Voy solo. Después de una noche así se pasea fenomenal
solo, con la chupa abierta porque llueve como tiene que llover, sin
parar pero suave. Un lujazo.
No andan más que cuatro gatos. Llego al puente María
Cristina -el de la estación de Renfe no el del hotel, a ver si nos
aprendemos los nombres- y cruzo. Me ato la cazadora, que tampoco es eso.
Las manos en los bolsillos. Acelero un poco y enfilo hacia el paso
subterráneo de Atotxa. En tiempos era el momento crítico del viaje, un
sitio oscuro y más de una vez peligroso. Paso tranquilo, más solo que la
una.
Dejo atrás la entrada a Cristina Enea y empiezo a subir.
Llego a la altura del Bukowski y no paro. Sigo para arriba con la chupa
abierta otra vez. Corono el alto de Egia en un estado de forma
excelente. Pletórico. Más fresco que una lechuga.

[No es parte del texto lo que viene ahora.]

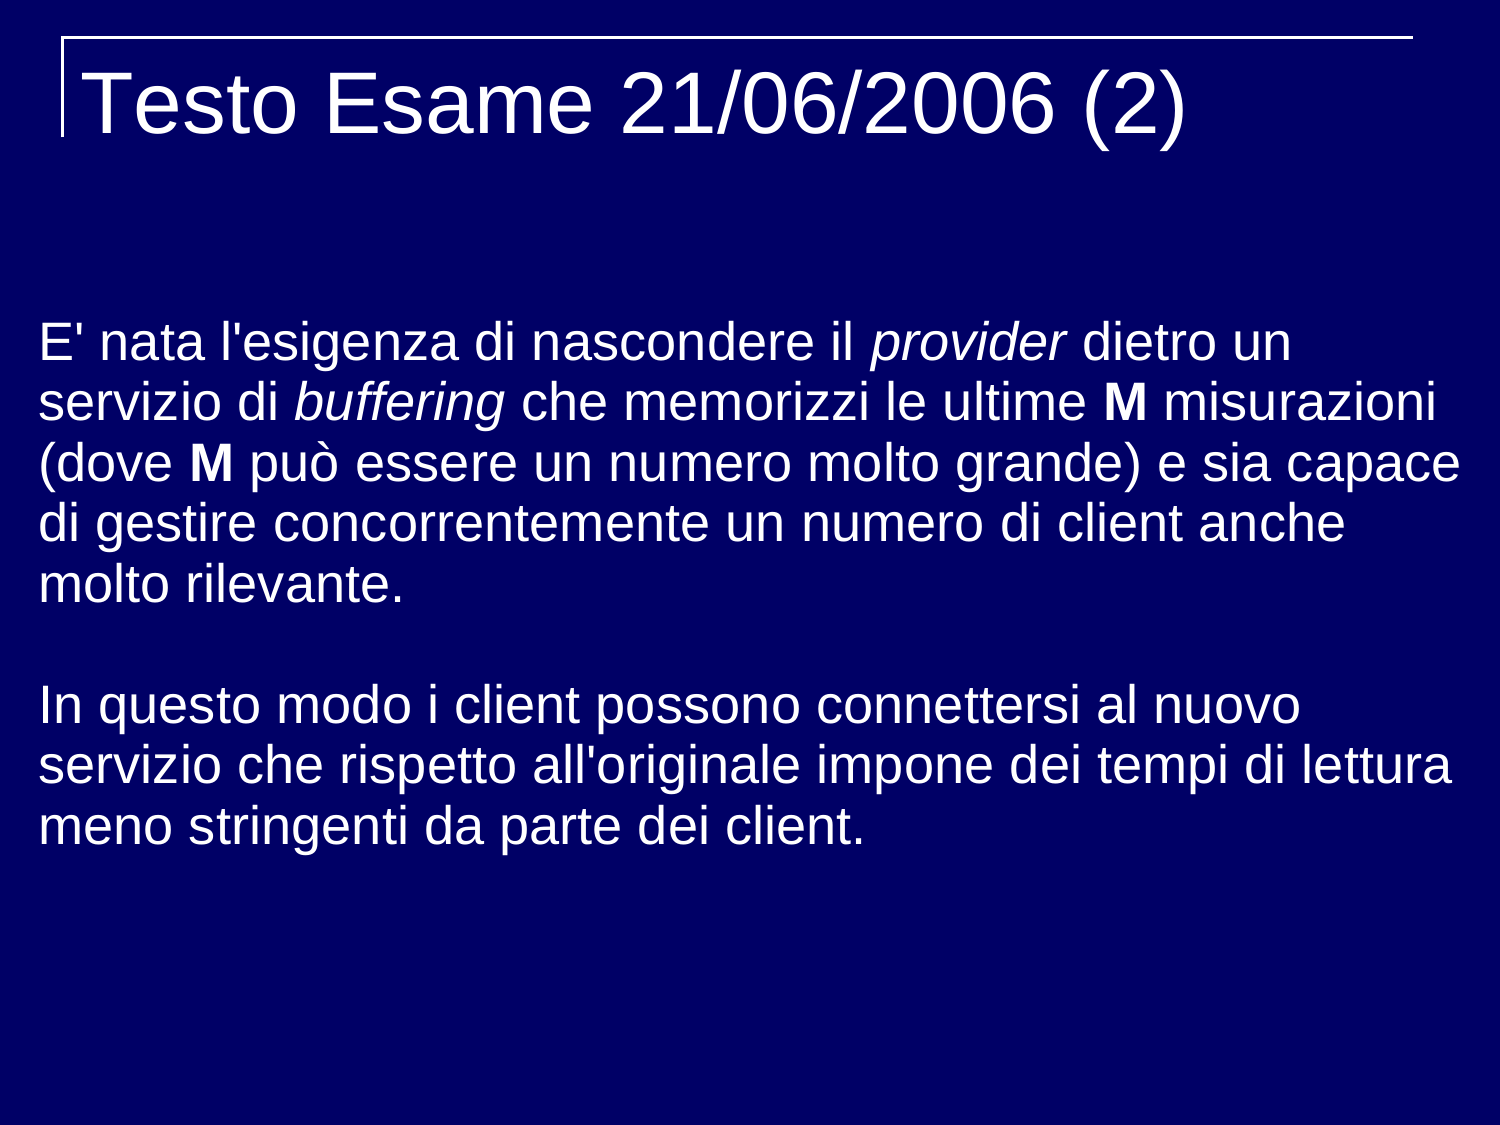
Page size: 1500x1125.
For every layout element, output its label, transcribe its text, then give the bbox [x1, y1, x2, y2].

text_box E' nata l'esigenza di nascondere il provider dietro un servizio di buffering che memorizzi le ultime M misurazioni (dove M può essere un numero molto grande) e sia capace di gestire concorrentemente un numero di client anche molto rilevante. In questo modo i client possono connettersi al nuovo servizio che rispetto all'originale impone dei tempi di lettura meno stringenti da parte dei client. [23, 248, 1500, 993]
title Testo Esame 21/06/2006 (2) [65, 46, 1341, 173]
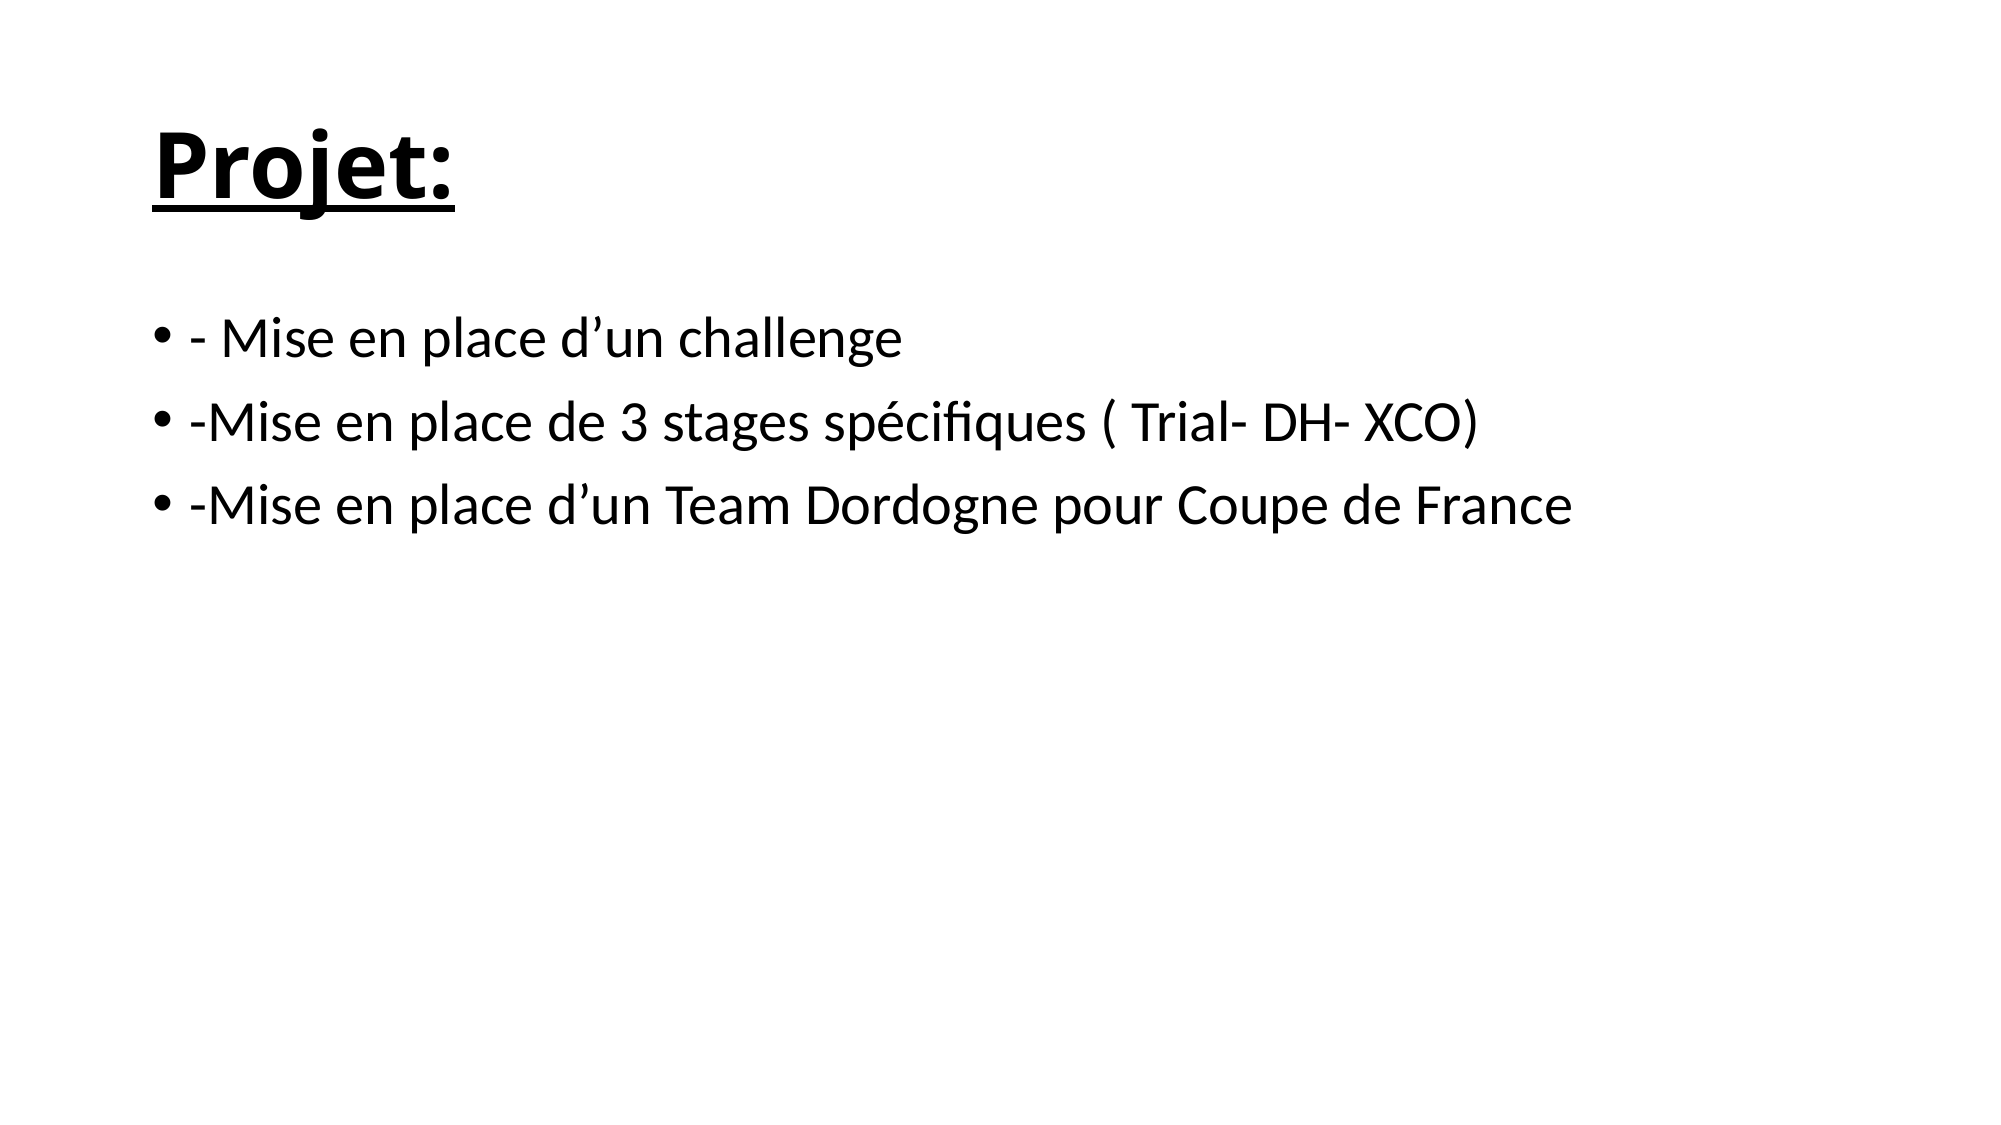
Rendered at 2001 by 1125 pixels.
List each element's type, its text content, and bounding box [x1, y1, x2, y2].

title Projet: [137, 59, 1863, 278]
list - Mise en place d’un challenge -Mise en place de 3 stages spécifiques ( Trial- DH- XCO) -Mise en place d’un Team Dordogne pour Coupe de France [137, 299, 1785, 651]
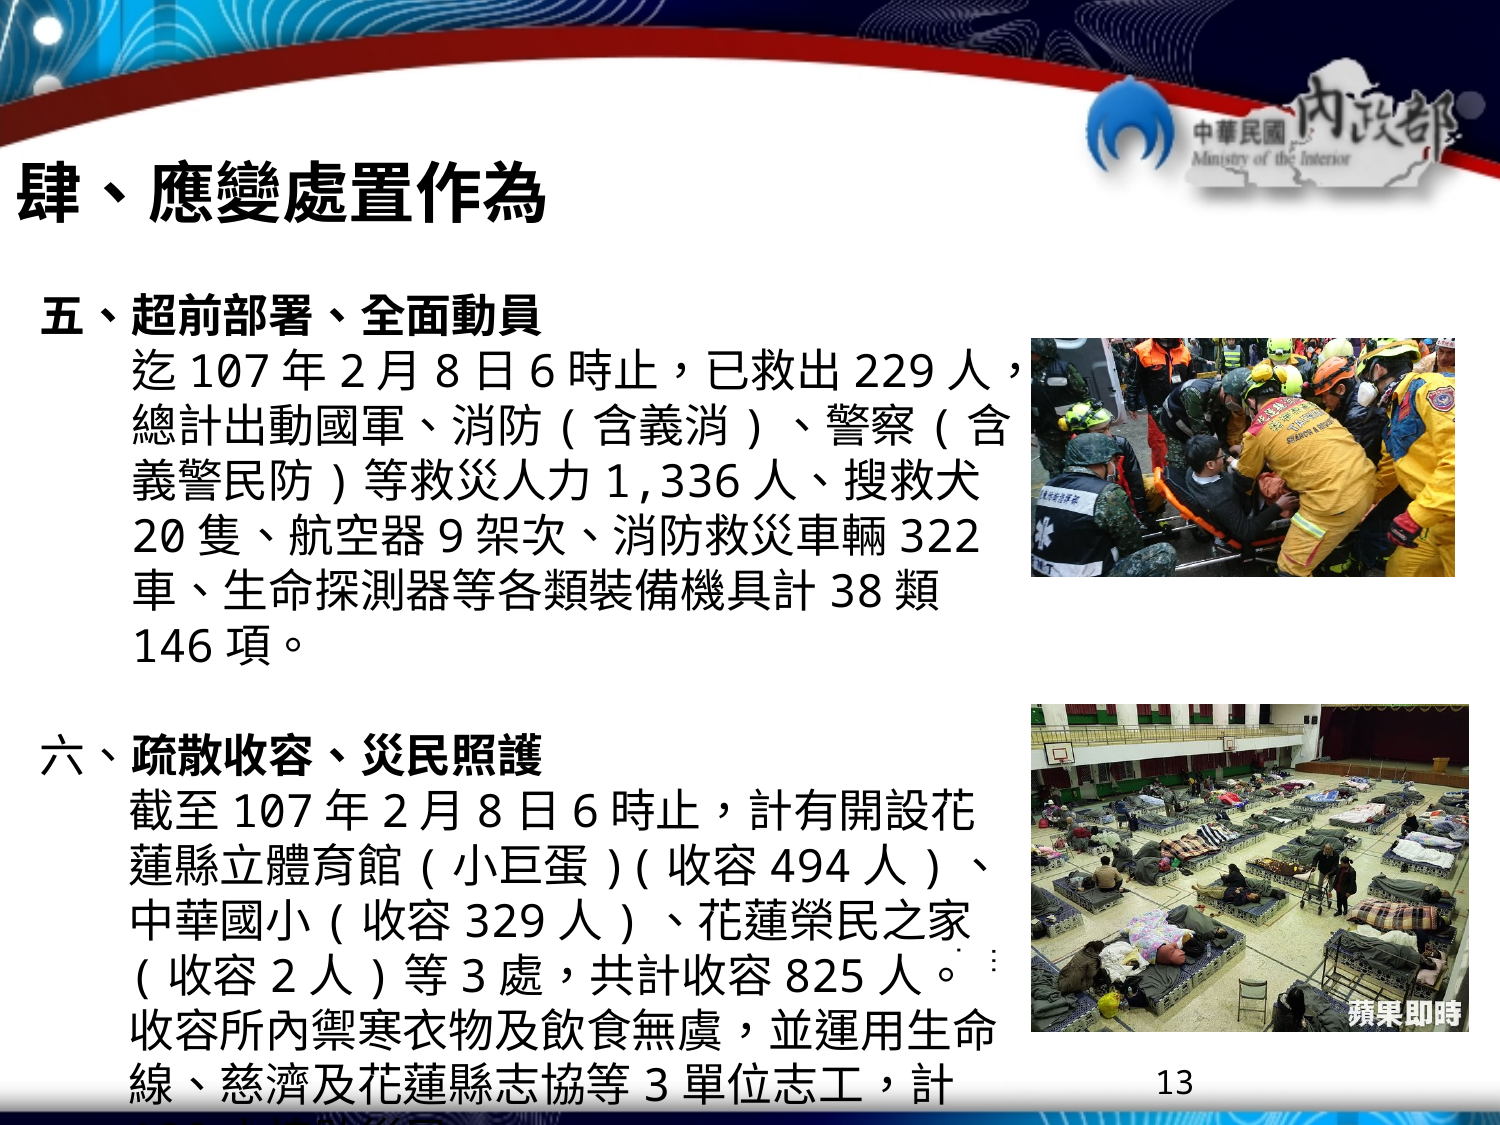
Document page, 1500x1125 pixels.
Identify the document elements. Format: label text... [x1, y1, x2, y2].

picture [1031, 338, 1455, 577]
title 肆、應變處置作為 [0, 142, 1152, 268]
picture [1031, 704, 1469, 1032]
text_box 13 [1139, 1053, 1490, 1114]
text_box 五、超前部署、全面動員 迄107年2月8日6時止，已救出229人，總計出動國軍、消防(含義消)、警察(含義警民防)等救災人力1,336人、搜救犬20隻、航空器9架次、消防救災車輛322車、生命探測器等各類裝備機具計38類146項。 六、疏散收容、災民照護 截至107年2月8日6時止，計有開設花蓮縣立體育館(小巨蛋)(收容494人)、中華國小(收容329人)、花蓮榮民之家(收容2人)等3處，共計收容825人。收容所內禦寒衣物及飲食無虞，並運用生命線、慈濟及花蓮縣志協等3單位志工，計100人協助災民。 [25, 279, 1029, 1125]
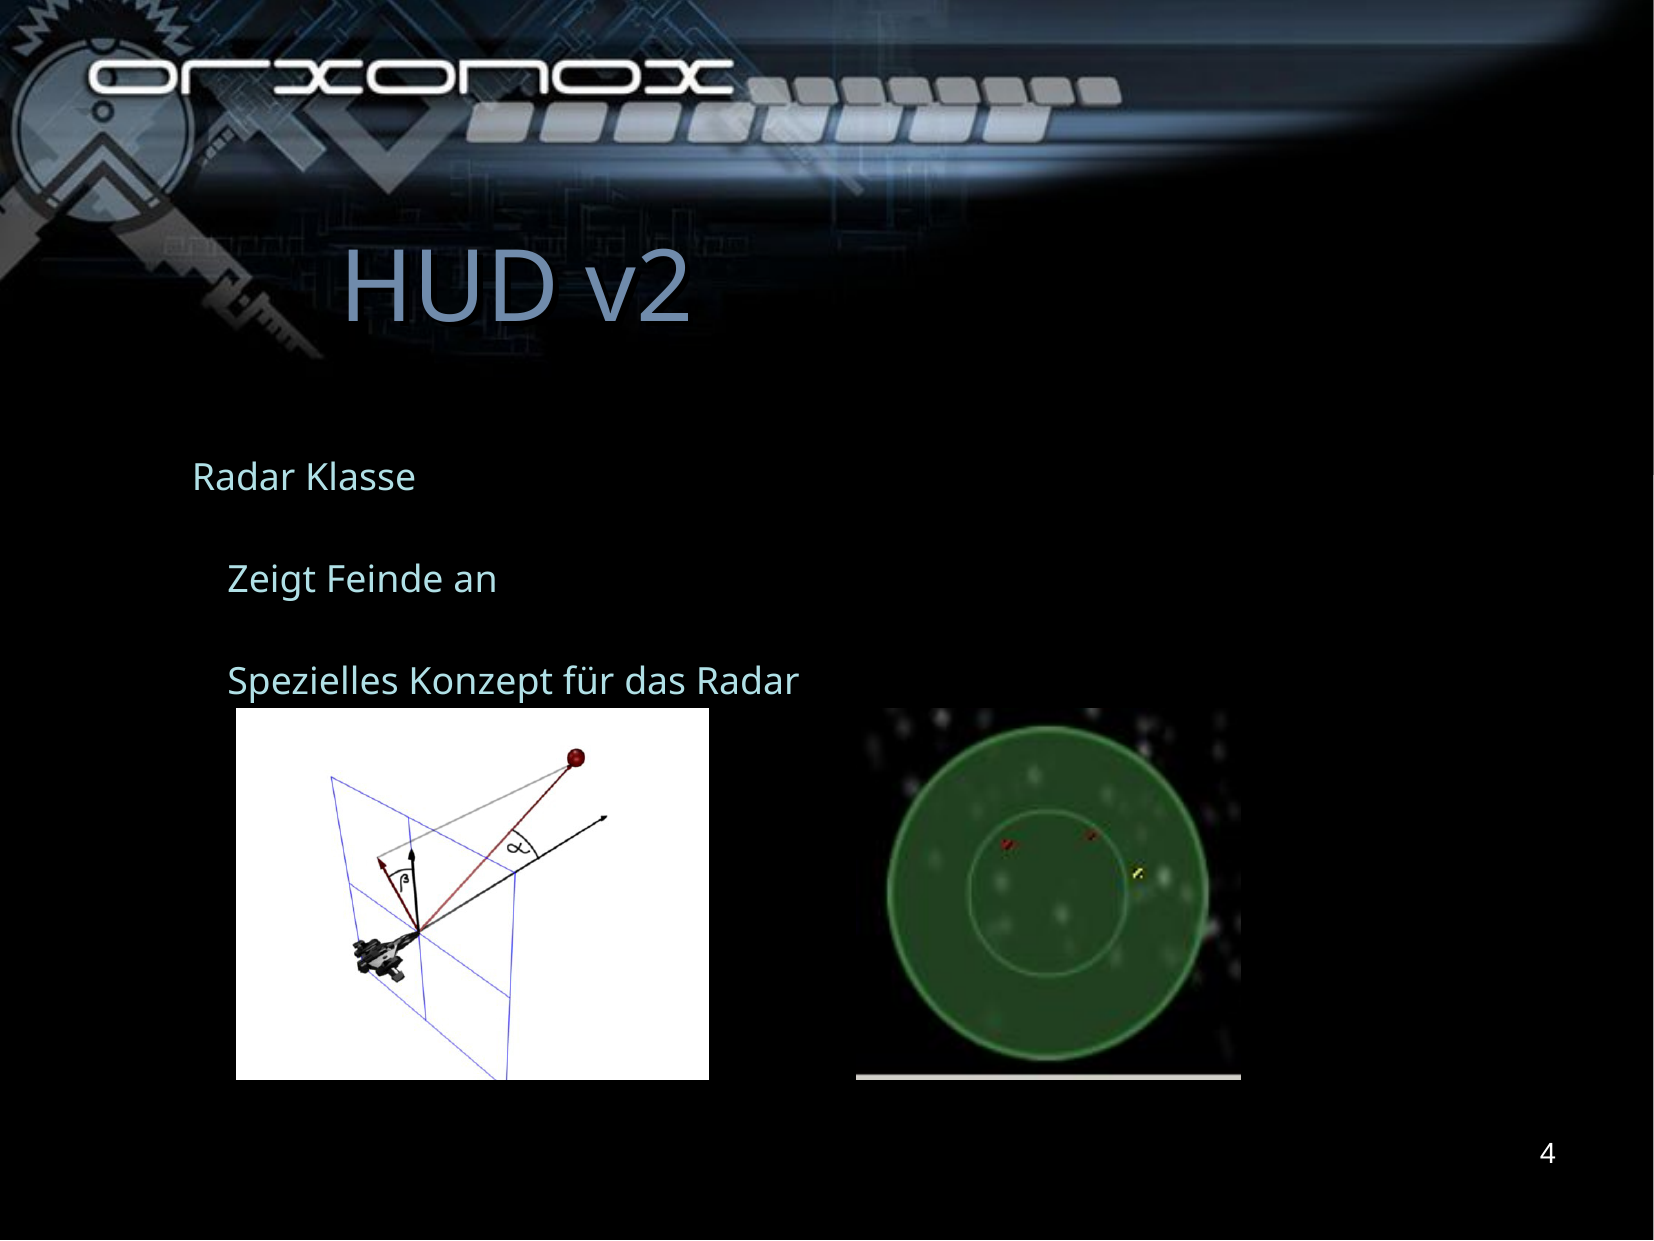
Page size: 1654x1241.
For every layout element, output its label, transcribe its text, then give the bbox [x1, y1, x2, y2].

Empiezo a bajar con el aire de cara, por terreno conocido
y se me nota. No hay nadie y empiezo a cantar a los Smiths, «Ask me,
ask me (oh yeah, lala, lara lala...)» -los paréntesis son míos-. Cruzo
el puente, llego a la curva del Urki y me hago un interior a mí mismo al
cruzar la carretera, como Valentino Rossi en el sacacorchos. Me falta
poco para dar las gracias al público por sus aplausos.
Frontón, Kultur Etxea, paso por debajo del Topo y entro
en el barrio. Al llegar a la altura del bar Elizalde saludo a Iñaki,
aunque no le veo. Le saludo igual. ¡Aupa, Iñaki! Y en ese mismo momento
me doy cuenta: ¡¡¡¡¡Mecagüen la @$%+&**!!!! ¡Pero si ya no vivo
en Loiola! Joder, joder, joder. ¿Y ahora cómo coño pillo un taxi?